US equities opened lower, giving back part of the previous session’s gains as optimism around a potential de-escalation in the Middle East faded. Despite Trum’s signals of progress, continued Iranian strikes reinforced the view that a near-term resolution remains unlikely, keeping geopolitical risk elevated but no longer intensifying at the same pace.

Macro data played a secondary role but pointed to a mixed growth backdrop. Preliminary March PMIs showed manufacturing surprising to the upside in both the US and Eurozone, while services came in softer than expected, albeit still in expansionary territory. The UK followed a similar pattern, with services slightly disappointing but remaining stronger than US readings.
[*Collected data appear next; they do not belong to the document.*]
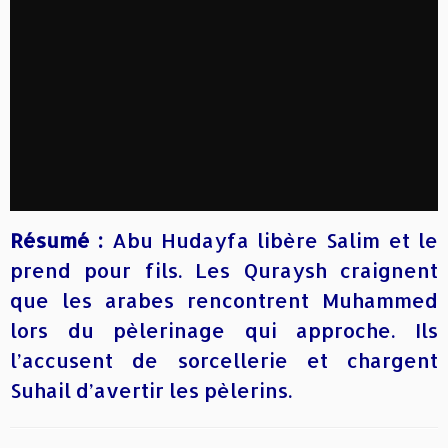
Résumé :
Abu Hudayfa libère Salim et le
prend pour fils. Les Quraysh craignent
que les arabes rencontrent Muhammed
lors du pèlerinage qui approche. Ils
l’accusent de sorcellerie et chargent
Suhail d’avertir les pèlerins.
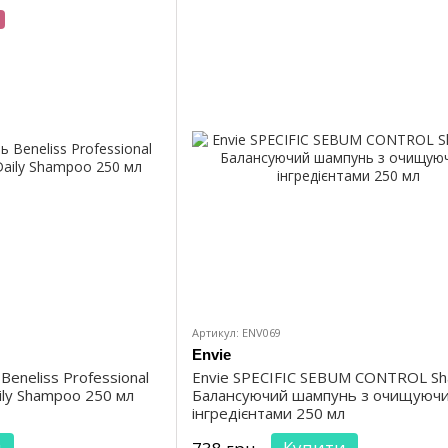
Артикул: ENV069
Envie
neliss Professional
Envie SPECIFIC SEBUM CONTROL S
aily Shampoo 250 мл
Балансуючий шампунь з очищуюч
інгредієнтами 250 мл
и
Купити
Overall, the data suggest that growth remains resilient but is losing some momentum at the margin, particularly in the services sector.

The dollar fluctuated around 99.4, while the US 10-year yield held firm, finding support at 4.35% and trading in a tight 4.35–4.40% range. We see this as a consolidation phase following last week’s sharp repricing, with markets waiting for clearer signals on both geopolitics and the inflation outlook.

Base Metals

Base metals posted a moderate recovery today, with previous lows holding as firm support. Trading volumes were relatively quiet during the European morning, followed by a more active session once US markets opened. Notably, aluminium volumes spiked higher in the late afternoon as markets attempted to breach the $3,260/t resistance level, with both speculative players injecting both volume and volatility. 
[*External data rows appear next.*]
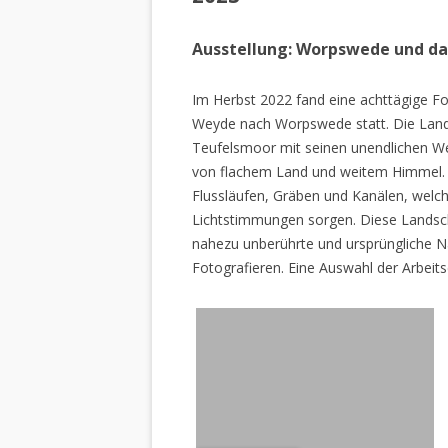
Ausstellung: Worpswede und d
Im Herbst 2022 fand eine achttägige Fo
Weyde nach Worpswede statt. Die Lan
Teufelsmoor mit seinen unendlichen W
von flachem Land und weitem Himmel. 
Flussläufen, Gräben und Kanälen, welch
Lichtstimmungen sorgen. Diese Landscha
nahezu unberührte und ursprüngliche Na
Fotografieren. Eine Auswahl der Arbeits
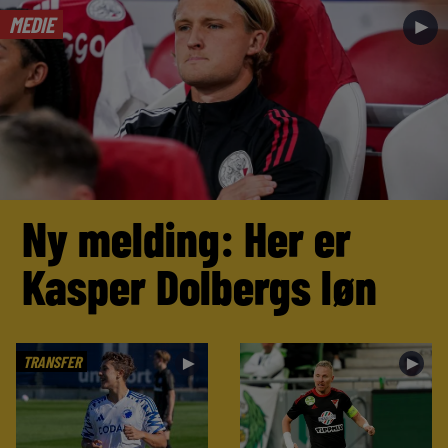
MEDIE
►
Ny melding: Her er
Kasper Dolbergs løn
TRANSFER
►
►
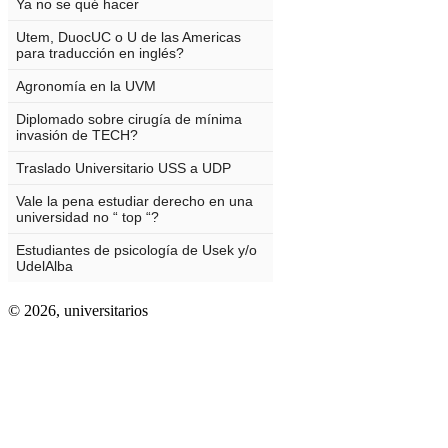
© 2026,
universitarios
Additionally, the volume spikes occurred on upward moves, suggesting the period of aggressive selling pressure may be over and that mean-reversion strategies could now begin to influence price discovery.
The COT data supports this, showing retail investors were the main drivers of last week’s position liquidations, likely to finance trades in other assets, including energy. As prices appear to be stabilising at current support levels, this may indicate the worst of the weakness is now over and that markets are likely to cautiously re-enter and push prices higher in the near term.

Meanwhile, copper traded around $12,110/t, while aluminium ended the day slightly above $3,250/t. Lead and zinc remained below their respective critical levels of $1,900/t and $3,100/t.

Precious Metals

Precious metals stabilised, moving broadly in line with oil as both markets entered a consolidation phase following days of high volatility.

Gold found support near $4,300/oz and traded back towards $4,400/oz, while silver held $66/oz before ranging between $68–70/oz. Given that yesterday’s sharp downside levels were rejected it looks like forced liquidation has largely run its course for now.

However, the rebound lacks conviction. Volumes on COMEX were lower, indicating that investor participation has faded, and that current price action reflects stabilisation without renewed buying interest.

Oil prices remained relatively stable, with WTI around $92.5/bbl and Brent near $104.2/bbl. The lack of further upside in oil is helping to anchor metals, but at the same time, the absence of a clear decline means inflation concerns and yield pressure remain in place.

Looking ahead, we see precious metals at an inflection point. If oil continues to ease and the dollar softens, a recovery could build, supported by last week’s rejection of lows. However, if yields remain elevated and geopolitical tensions persist without resolution, upside is likely to remain capped, with metals continuing to trade in a volatile but broadly rangebound environment.